Friday, July 17, 2015

How Terrible: Oil May Get Cheaper

The headline in USA Today shouted: "Iran deal boosts fears of global oil glut."

Of course, I had to read the story to see who was afraid and how serious this whole glut business could be. Surprise! The fearful are those who devote their lives to gambling on Wall Street, and apparently their concern relates only to the possibility the mega-oil companies of the world may see their profits, and thus their stock values, fall a bit.

Let it flow, let it flow, let it flow
Michael Cohen, an energy analyst at Barclays, was among the  fearful. According to Barron's, he said, "Iran's efforts to raise oil exports could not have come at a worse time, given the market's lingering oversupply."  He promptly was contradicted by other experts who pointed out that Iran is not in a position to immediately dump a billion gallons of oil on the world market.  It will take six months or more to gear up production, although some reserves have accumulated and could be released sooner.

Hey guys. Do any of you care about the effects on the folks who use oil products? I can't think of anything those of us who are forced to fill the gas tanks of our vehicles to survive in this modern world have to fear from stable or lower  prices.  I can think of several reasons for us to celebrate.

1. Lower oil prices may hurt economies of producers such as Russia, Venezuela, Nigeria, and Saudi Arabia, but they help net oil importers, including the U.S.  Lower oil prices make our companies more competitive. More important, they put extra dollars in the hands of consumers, and consumer spending drives most of our economy.

2. U.S. oil producers have been on a drilling and pumping spree since fracking technology made increased production possible. If world prices drop, some of that activity will stop or decline as it becomes too expensive. Problem? Heck no. Fracking can have very serious environmental effects.  If we need less of it, that is all to the good.

3. Unless our politicians are willing to accept continued deterioration of our roads and bridges, they must raise taxes, and the most convenient way is to increase existing per gallon taxes at the pump. Here in Michigan, even with a decidedly anti-tax legislature, our pols are flirting with a deal that would increase our tax by 34 cents per gallon by 1217.

The federal government so far has shown little interest in a tax increase, but it cannot support that position forever. The highway trust fund is unsustainable.

Of course, tax increases will reduce or eliminate the positive effect of lower oil prices on consumers, but at least they will not cut into our present spending power much, if at all. And we'll have a better and safer transportation infrastructure.

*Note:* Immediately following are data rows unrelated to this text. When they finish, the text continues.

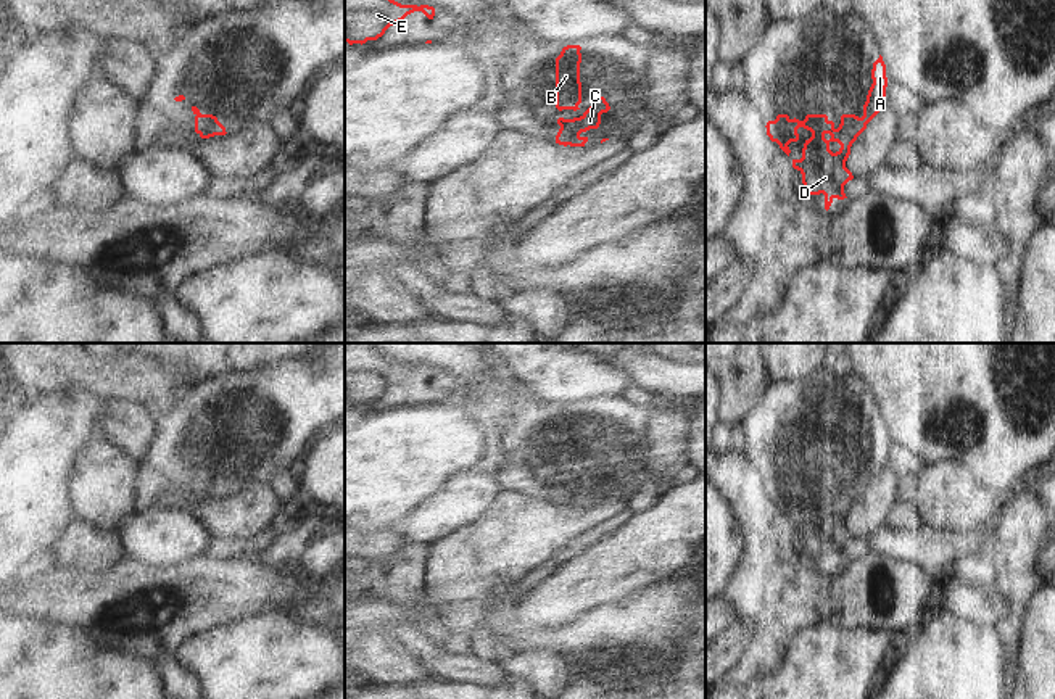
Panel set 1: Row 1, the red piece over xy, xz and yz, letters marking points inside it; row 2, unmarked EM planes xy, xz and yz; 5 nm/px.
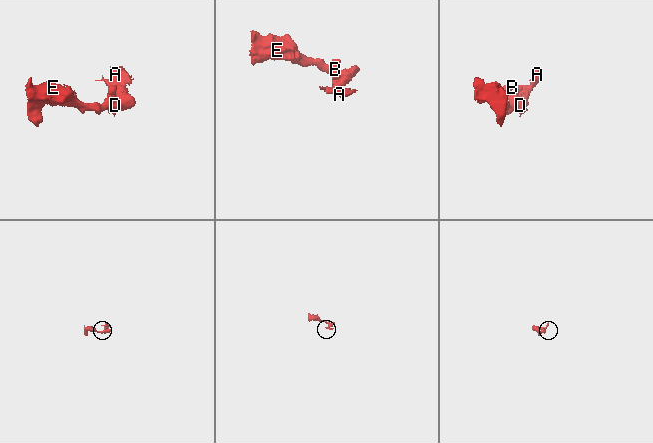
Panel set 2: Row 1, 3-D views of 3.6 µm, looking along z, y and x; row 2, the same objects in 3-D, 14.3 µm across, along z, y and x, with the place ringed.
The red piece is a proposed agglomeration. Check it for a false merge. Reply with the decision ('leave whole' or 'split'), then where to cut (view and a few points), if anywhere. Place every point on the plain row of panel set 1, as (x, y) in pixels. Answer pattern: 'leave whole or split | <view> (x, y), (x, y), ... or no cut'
split | yz (864, 475), (857, 483), (859, 493)

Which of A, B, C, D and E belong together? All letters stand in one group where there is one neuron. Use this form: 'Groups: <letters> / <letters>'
Groups: A / B C D E.

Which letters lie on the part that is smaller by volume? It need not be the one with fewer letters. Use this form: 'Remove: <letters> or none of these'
Remove: A.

If benefits such as these promote fear, I would like to be terrified.


Rummuser said...

There are serious issues involved here apart from the general fall in prices of oil which is very welcome. In the middle east, the Sunni Arab countries with oil reserves who have been firmly on the side of the West are suddenly wary of the overtures to Iran and the Russians are also quite enthused with the development of freeing up Iran from its blockade so that they can supply arms badly needed by Iran. I think that there is going to be some very interesting times in that part of the world, that is, if the Iranians sign, which seems doubtful now with the clergy expressing doubts.

Dick Klade said...

Right, Ramana, the biggest issues are the nuclear program and a variety of sanctions. The oil question is somewhat secondary. There is a way to go before the deal becomes reality. The U.S. Senate is mounting considerable opposition here.

Anonymous said...

Many taxes are collected for structural repairs, but the money often goes into a general fund and never reaches the road repair projects. Rare exceptions for federal dollars are the pet projects some Congressmen want.

As for gas and oil. Higher prices also hit many businesses very hard as you know. My SIL has a business that is heavily affected by gas and and prices.

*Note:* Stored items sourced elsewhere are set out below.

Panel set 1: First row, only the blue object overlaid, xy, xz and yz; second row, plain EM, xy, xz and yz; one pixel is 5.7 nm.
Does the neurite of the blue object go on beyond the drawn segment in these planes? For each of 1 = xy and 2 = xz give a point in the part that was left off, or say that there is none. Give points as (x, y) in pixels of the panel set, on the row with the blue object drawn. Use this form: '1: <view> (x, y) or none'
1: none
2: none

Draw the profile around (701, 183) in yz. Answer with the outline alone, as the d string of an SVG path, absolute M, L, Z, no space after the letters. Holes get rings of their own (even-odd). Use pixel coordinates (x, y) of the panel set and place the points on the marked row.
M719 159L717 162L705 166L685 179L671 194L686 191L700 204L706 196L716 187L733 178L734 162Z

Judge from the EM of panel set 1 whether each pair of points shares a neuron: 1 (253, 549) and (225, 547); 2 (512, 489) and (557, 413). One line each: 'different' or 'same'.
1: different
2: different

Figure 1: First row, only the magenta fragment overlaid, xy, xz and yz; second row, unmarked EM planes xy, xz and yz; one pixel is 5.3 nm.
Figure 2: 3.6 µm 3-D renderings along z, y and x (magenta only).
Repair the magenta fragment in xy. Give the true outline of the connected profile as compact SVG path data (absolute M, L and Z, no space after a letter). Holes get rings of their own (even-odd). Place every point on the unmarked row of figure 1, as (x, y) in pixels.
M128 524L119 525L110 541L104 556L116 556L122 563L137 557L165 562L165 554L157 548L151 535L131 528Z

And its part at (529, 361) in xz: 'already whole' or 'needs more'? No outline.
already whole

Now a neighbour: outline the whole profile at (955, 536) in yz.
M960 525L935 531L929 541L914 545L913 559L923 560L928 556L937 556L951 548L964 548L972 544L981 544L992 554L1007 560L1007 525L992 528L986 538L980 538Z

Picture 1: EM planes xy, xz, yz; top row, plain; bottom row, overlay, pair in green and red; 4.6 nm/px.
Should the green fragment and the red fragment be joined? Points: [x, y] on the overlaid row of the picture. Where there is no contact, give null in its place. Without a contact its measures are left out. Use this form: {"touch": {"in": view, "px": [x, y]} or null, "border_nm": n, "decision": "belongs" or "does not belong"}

Lastly, what goes down will come back up. An economists I worked with at Bell did a price elasticity study of gas. It's not elastic. People buy what they need. If the gas portion of the budget increases, other purchases suffer.

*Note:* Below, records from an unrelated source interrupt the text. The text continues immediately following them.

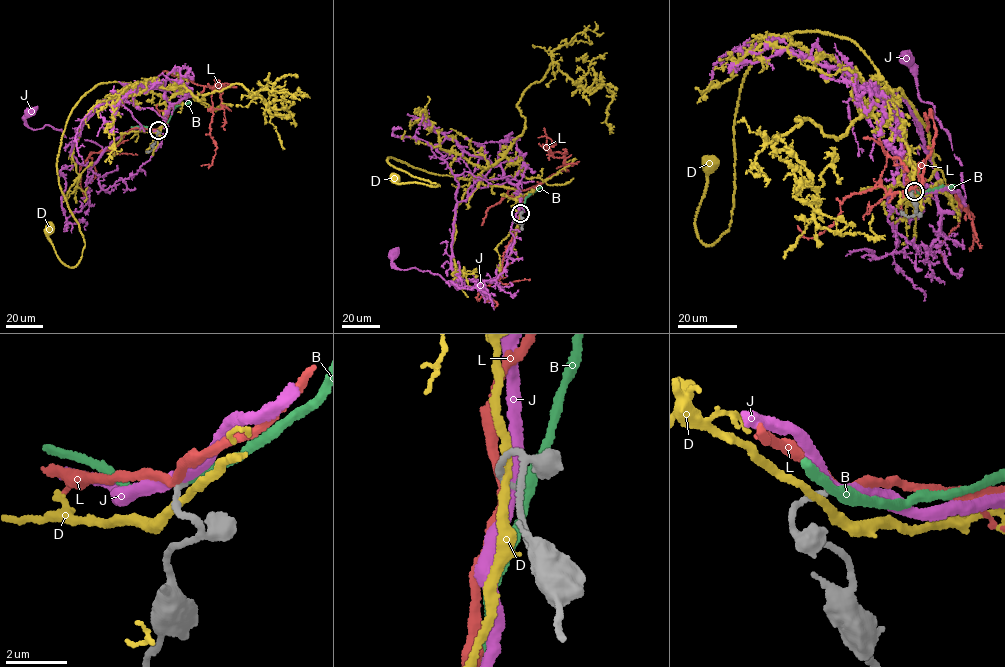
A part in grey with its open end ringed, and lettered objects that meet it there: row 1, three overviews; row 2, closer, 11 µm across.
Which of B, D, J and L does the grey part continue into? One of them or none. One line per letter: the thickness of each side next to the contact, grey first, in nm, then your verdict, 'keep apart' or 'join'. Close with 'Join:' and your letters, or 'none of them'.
B: 160 nm thick on the grey side, 400 nm on the other; join
D: 240 nm thick on the grey side, 240 nm on the other; keep apart
J: 170 nm thick on the grey side, 320 nm on the other; keep apart
L: 190 nm thick on the grey side, 260 nm on the other; keep apart
Join: B

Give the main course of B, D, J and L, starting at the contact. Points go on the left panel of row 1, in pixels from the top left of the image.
B: (158, 130), (166, 124), (176, 106), (191, 102)
D: (157, 131), (165, 99), (139, 84), (85, 92), (56, 165), (85, 243), (77, 265), (61, 262), (49, 229)
J: (157, 130), (141, 126), (103, 150), (49, 125), (31, 129), (25, 119), (30, 110)
L: (157, 130), (175, 104), (218, 87), (222, 106), (213, 110), (210, 127), (216, 153), (211, 165), (201, 165)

Wall Street is only a barometer of economic good and bad times. Also most investors are institutional investors....I.e. Pension plans and the like. One reason so many cities and other government entities suffered so badly in the last economic turndown was because their municipal funds were invested in stocks.

Economics is not called. The dismal science for nothing.

PiedType said...

This is one of those great global issues that is so far beyond my control that I simply can't worry about it -- although it wouldn't hurt my feelings at all to see a lot less fracking going on. I do get very upset about fracking.

Tom Sightings said...

I like your point of view which is ... you're right, we haven't heard enough of lately. Less fracking is good; higher gas taxes are good, too, since it might mean we'll burn a little less oil and put fewer hydrocarbons into the atmosphere. I'd only add that we should put some of that extra money into improving public transportation as well, esp. subways and railroads.

Dick Klade said...

And, Tom, a few more dollars devoted to developing wind and solar energy use wouldn't be a bad thing, either.